25 novembre

giuliana giusti

Giuliana Giusti è professoressa ordinaria all'università Ca’ Foscari, è specializzata nello studio del rapporto tra lingua e genere e, tra altre cose, tiene un corso online accessibile gratuitamente sulla piattaforma EduOpen su linguaggio, genere e lingua italiana. 

 

Nel corso dei suoi studi ha analizzato l’impatto dei cosiddetti “stereotipi sottili” sulla disparità di genere. Che cosa sono?

«La nozione di “stereotipi sottili” è stata coniata dalla linguista Monia Azzalini, con la quale ho lavorato. Sono gli stereotipi che riguardano le professioni di prestigio: chiamare una donna con una professione “al maschile” quando svolge un ruolo di prestigio – per esempio, “il” presidente Giorgia Meloni – è uno stereotipo sottile».

C’è chi è contrario alla femminilizzazione dei mestieri perché “non è italiano”.

«Ma usare il maschile come riferimento a una donna che ricopre un ruolo specifico si fa da circa un secolo. Se andiamo a vedere i toscani del Cinquecento, per riferirsi alle donne usavano il loro ruolo al femminile: ministra di saggezza, consigliera di virtù. È un uso contemporaneo che è prevalso quando le donne sono entrate in ruoli di prestigio: non è neanche una conservazione dell’italiano, ma piuttosto un’innovazione che, secondo me, è grave».

Gli stereotipi sottili sono perpetrati anche dai media?

«I giornali sono molto ondivaghi. Spesso, nello stesso articolo ci sono incoerenze: per riprendere l’esempio di prima, magari nel titolo si scrive “il” presidente Meloni e nell’articolo si usa poi “la” presidente. Anche questo crea un’incertezza nel ruolo e toglie autorevolezza».

In che senso “toglie autorevolezza”?

«Togliere autorevolezza alla declinazione femminile di un mestiere significa privare la donna del prestigio del ruolo che ricopre, ma non solo. Il ruolo al maschile usato per una donna diventa l’equivalente del mancato prestigio femminile: chi non ha prestigio non ha autorevolezza in quanto donna, e diventa parte di una categoria svantaggiata».
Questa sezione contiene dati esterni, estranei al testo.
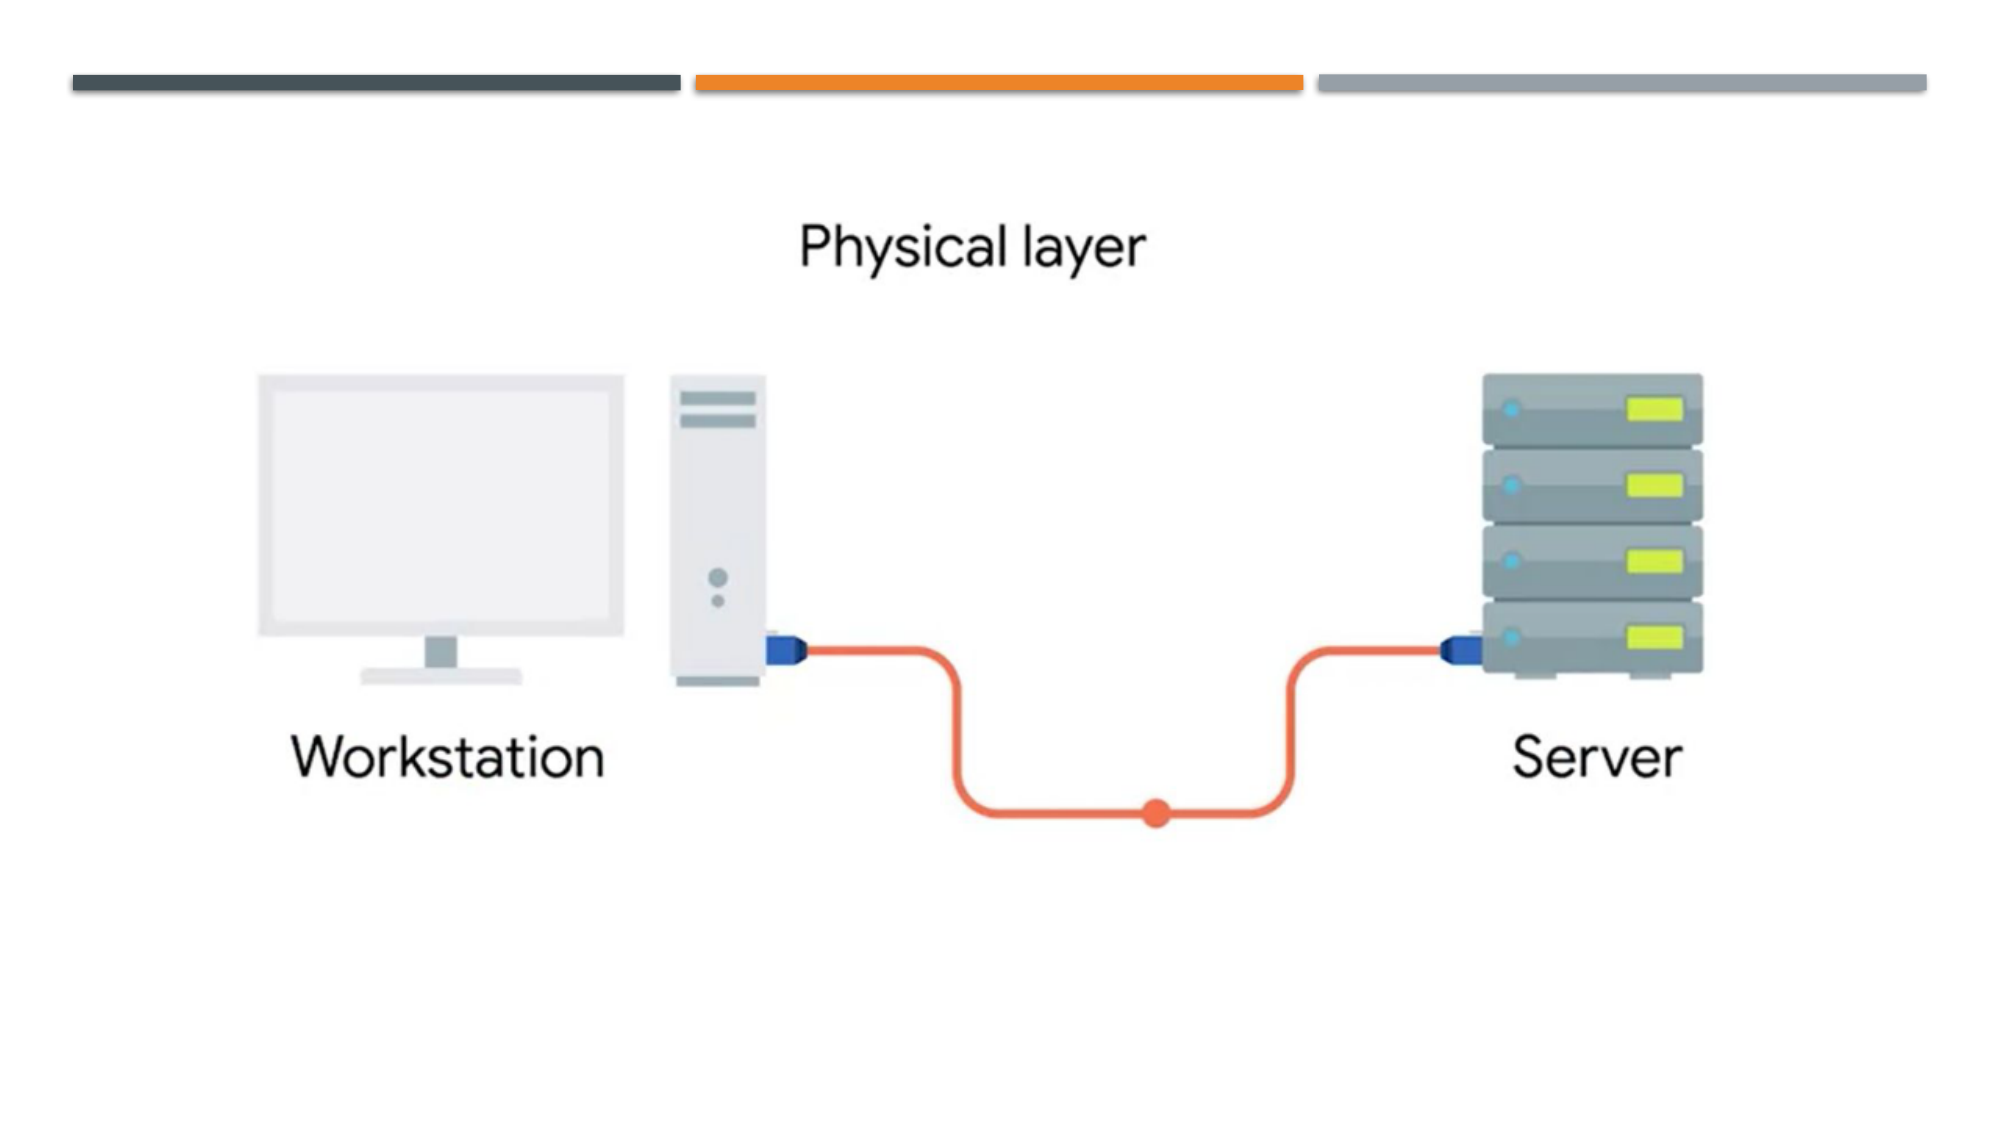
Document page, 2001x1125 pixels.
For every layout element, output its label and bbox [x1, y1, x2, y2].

picture [202, 140, 1798, 985]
Quanto peso hanno questi stereotipi linguistici nella disparità di genere?

«Eliminarli significa contribuire a fondare una cultura in cui la donna abbia la stessa autorevolezza di un uomo. Una cultura in cui un uomo non possa farsi una rappresentazione della realtà che giustifichi il suo desiderio di dominare, di possedere, di determinare quello che la sua compagna vuole fare. Il punto è far capire alle persone che la battaglia per il linguaggio non è secondaria, e non toglie nulla alle altre battaglie. Anzi, le rafforza».

A ogni femminicidio si parla molto dalla necessità di ripensare l’educazione dei ragazzi giovani nelle scuole. Gli stereotipi sottili ci sono anche a scuola?

«In realtà, nei libri di scuola accade poco che i ruoli di prestigio siano declinati al maschile pur riferendosi a donne. Ma questo è perché, in quei testi, le donne neanche li hanno, i ruoli di prestigio [ride, ndr]. Irene Biemmi, una ricercatrice della Sapienza, ha fatto un’analisi diacronica dei libri scolastici, trovando che presentano molti di quei ruoli stereotipici che ormai non esistono più: la madre che si prende solo cura della casa, la donna raccontata come fata o come strega».

E l’uomo, nei testi scolastici?

«L’uomo, invece, svolge tutti i mestieri immaginabili, tranne quelli di casa. Sono narrazioni che sembra non siano correlate al femminicidio, ma lo sono: i ruoli di genere si costruiscono attraverso degli esempi, che si stratificano nella conoscenza e nella rappresentazione del reale che ci si fa».

 

 La professoressa Giuliana Giusti. Foto dall'università Ca' Foscari.